The hits just keep coming with another arctic blast this week and some extensive flooding, primary impacting Norfolk Southern in Southern West Virginia, Eastern Kentucky, Southwest Virginia and Eastern Ohio, resulting in track outages.
None of the rails have been spared from the tough weather, as they all attested to at the Barclays conference. The CEOs of NS, CSX and CN, in particular, all lowered near-term expectations as they dig out and work down car backlogs over the next couple of weeks. Winter happens every year, and all the above is normal. The good news is that the industry entered winter in the best shape in years, which will no doubt pay dividends in terms of recoverability and the post-winter reacceleration in the networks.
CSX Reroutes
Our current, primary, focus remains CSX’s handicapped network, as it struggles to maintain efficient fluidity while rerouting around both the closed Blue Ridge subdivision (Hurricane Helene damage) and Baltimore’s Howard Street Tunnel (clearance work). Throw winter into the mix and you’ve got a bad short-term scenario.

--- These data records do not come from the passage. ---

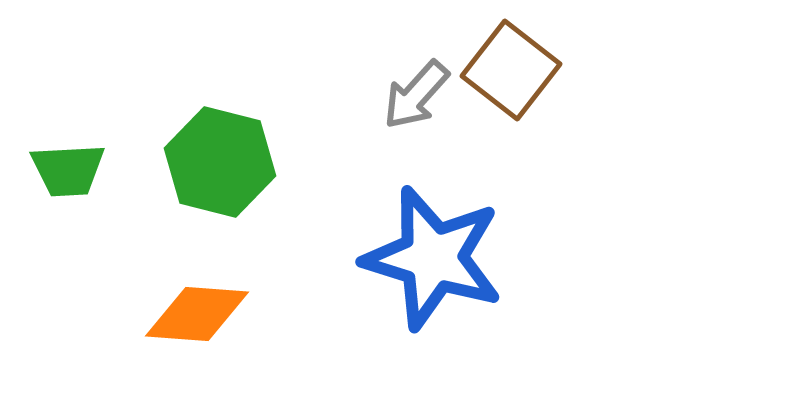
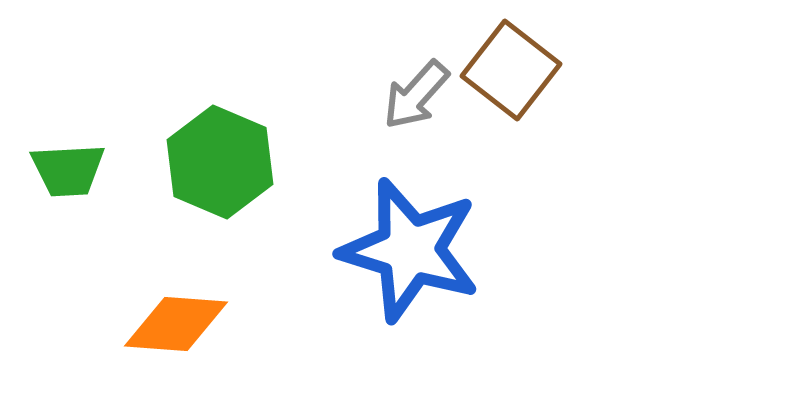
green hexagon: rotated 9 degrees clockwise
blue star: moved 23 px left, 8 px up
orange diamond: moved 21 px left, 10 px down
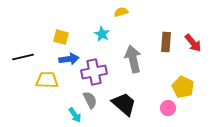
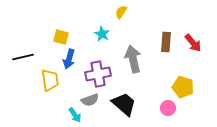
yellow semicircle: rotated 40 degrees counterclockwise
blue arrow: rotated 114 degrees clockwise
purple cross: moved 4 px right, 2 px down
yellow trapezoid: moved 3 px right; rotated 80 degrees clockwise
yellow pentagon: rotated 10 degrees counterclockwise
gray semicircle: rotated 96 degrees clockwise
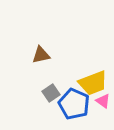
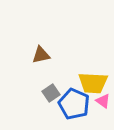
yellow trapezoid: rotated 24 degrees clockwise
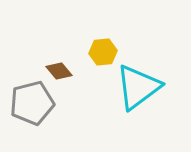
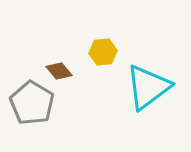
cyan triangle: moved 10 px right
gray pentagon: rotated 27 degrees counterclockwise
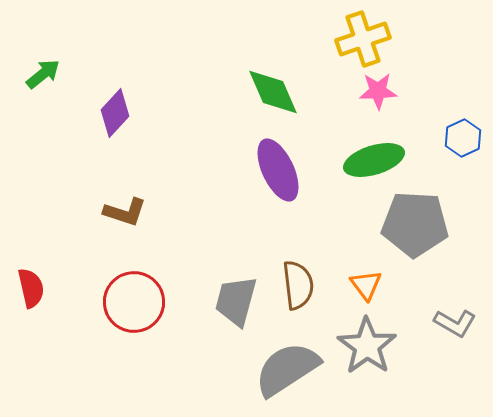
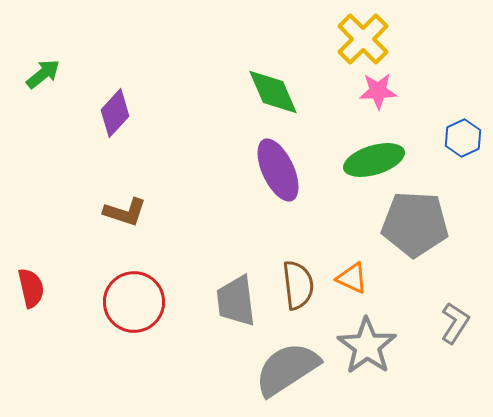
yellow cross: rotated 26 degrees counterclockwise
orange triangle: moved 14 px left, 7 px up; rotated 28 degrees counterclockwise
gray trapezoid: rotated 22 degrees counterclockwise
gray L-shape: rotated 87 degrees counterclockwise
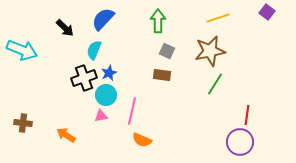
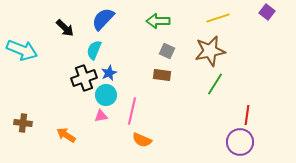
green arrow: rotated 90 degrees counterclockwise
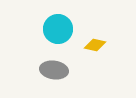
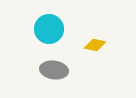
cyan circle: moved 9 px left
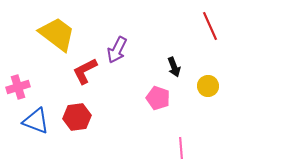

The negative highlights in the week ending Feb. 14 included:
- Network velocity that remains mired at a two and a half year low.
- Elevated terminal dwell and, in particular, average hump yard dwell that last week was almost on par with where it peaked during Hurricane Helene (ignoring the seasonal Christmas spike). The biggest one: Rice Yard at Waycross, Ga., increased again to 33 hours last week versus its historical efficient benchmark in the low-to-mid 20s.
- Slow-to-move cars (48-hour delays) hit 2.5% of the fleet last week, a high we also haven’t seen since the 2022 Service Crisis (again excluding artificial Christmas spikes).
- Average coal train speed is only modestly above its two-year low.
It’s a discouraging picture that will probably deteriorate further, which will capture the data from this week’s cold snap and flooding in Kentucky, Ohio, Virginia and West Virginia. On the positive side, getting out of winter will obviously help over the next few weeks, as will adjustments and fine-tuning of the I-95 corridor reroutes that are no doubt taking place.